Ни эти двое в черном, никто из "компетентных лиц" потом не говорят К., в чем он обвиняется. В первый момент, когда еще сообщают об аресте, он задает естественный вопрос: "А за что?" – и получает исчерпывающий ответ: "Мы не уполномочены давать объяснения. Идите в свою комнату и ждите. Начало вашему делу положено, и в надлежащее время вы все узнаете". И вот К., оказавшись в положении подследственного, обвиняемого – причем обвиняемого неизвестно в чем, – начинает обивать пороги официальных инстанций, ходит по адвокатам, один отсылает его к другому, дело обрастает побочными бюрократическими обстоятельствами и соображениями, некоей плотью. Но самое поразительное во всем этом – К. обивает пороги бюрократических инстанций не для того, чтобы выяснить причину своего ареста или чтобы доказать свою невиновность. Он все больше и больше начинает действовать так, чтобы каким-нибудь образом улучшить исход будущего процесса, облегчить себе приговор. Он заискивает, ищет ходы, действует через знакомых, их родственников и т.д. То есть он ведет себя как виновный, он начинает приспосабливаться.

Отчетливо вырисовываются две стороны конфликта, появляется сила, которая обусловливает судьбу этого человека. Эта сила – некая сложная и разветвленная форма социальных установлений, предельно бюрократизированная, предельно бездушная, спаянная круговой порукой, – сила, за которой не просматривается никакой рациональной цели, разве что одна: подавить данного индивида К., внушить ему чувство вины.

У Кафки в "Процессе" есть лишь одно определение для этой силы – предельно обобщенно – Закон, так сказать, символизированная необходимость, власть внешнего мира, торжество необходимости над индивидуальной свободой.
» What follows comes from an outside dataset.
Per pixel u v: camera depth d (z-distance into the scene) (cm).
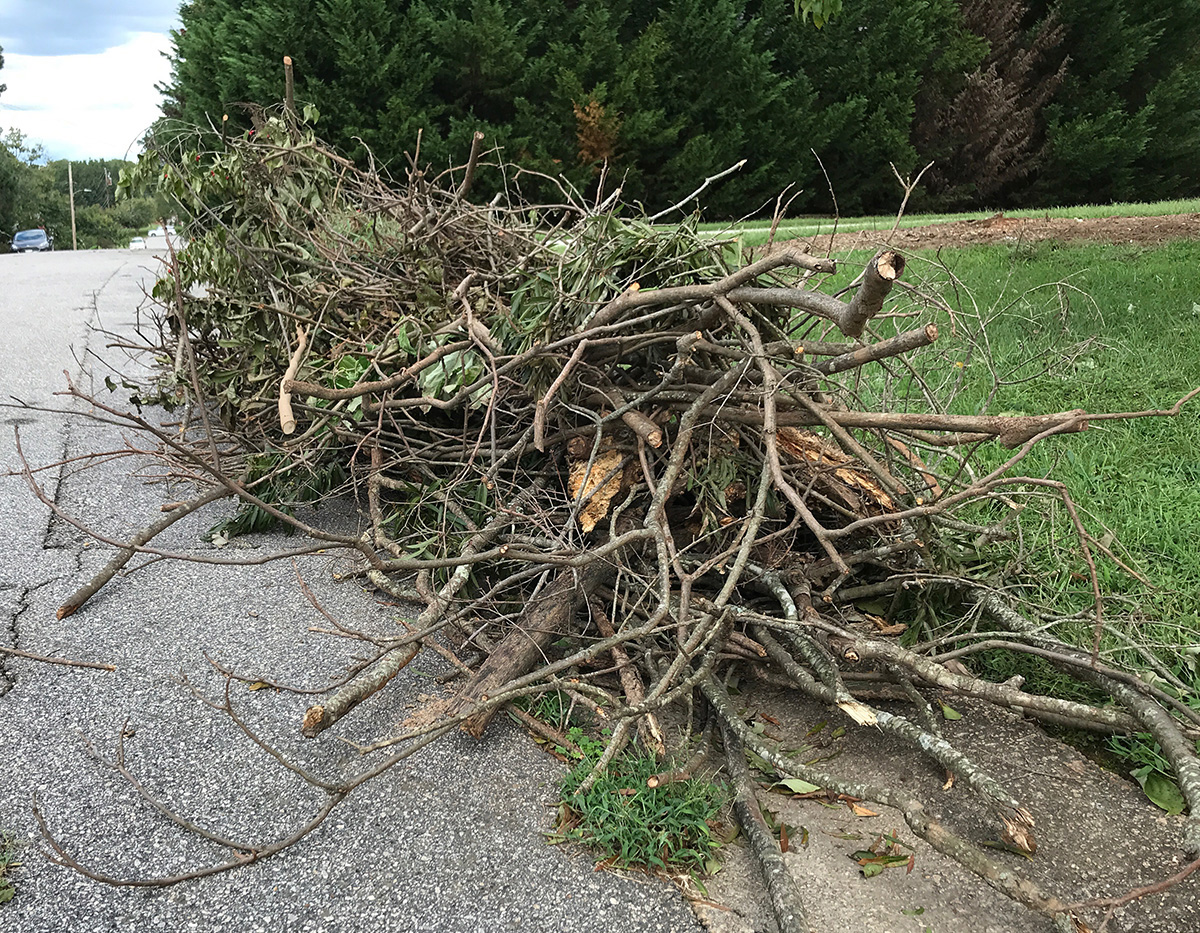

Если посмотреть на роман Кафки в этом ракурсе, то перед нами вариант маленького человека, задавленного этой бюрократической машиной.

Сам Кафка определял «Перед законом» в своих дневниках как легенду, в других местах также как текст, историю и рассказ. Легенда хранителя врат часто понимается как притча. Но исследования немецких ученых последних лет показывают, что «Перед законом» не соответствует классической притче и с этим твердо обоснованным фактом нельзя не согласиться. "Притча" отличается косвенным изображением проблемы. В притче ситуация представляется образно, в форме иносказания. Эта форма изображения относится не только к себе самой, а отсылает одновременно к чему-то похожему, а именно в общую плоскость вещей. Традиционная притча требует от реципиента сравнения воплощенного образца с действительностью. Заданием реципиента является поиск в ней поучительной основы. У Кафки же притча остается, в конечном счете, неразрешенной. В рамках ее публикации в контексте романа легенда хранителя врат не может принимать ни функцию, ни значение классической притчи, так как она изначала соотносится с ситуацией Йозефа К. и руководствуется в первую очередь нею. Как независимое и самостоятельное произведение, легенда также не позволяет читателю никакую однозначную проекцию плоскости изображения в общую плоскость вещей. Она не воплощает типичную, повседневную и общественную мораль, неписанные законы.

«Перед законом», как большинство рассказов Кафки, не имеет конца. Легенда хранителя врат остается открытой точно так же как всевозможные толкования и интерпретации. Задача интерпретатора заключается в бесконечном поиске смысла, который сравнивается со стремлением к закону. Кафка наряду со всеми противоречиями намеренно не дает необходимые сведения, которые позволили бы однозначно понимать текст, намеренно удерживая читателя в курсе всех существующих противоречий.

Если трактовать текст как герменевтическое все и попытаться интерпретировать его имманентн, то останется только систематическое описание представленной ситуации. Легенду нельзя просто перевести в другую плоскость и сделать, таким образом, интерпретируемой [3].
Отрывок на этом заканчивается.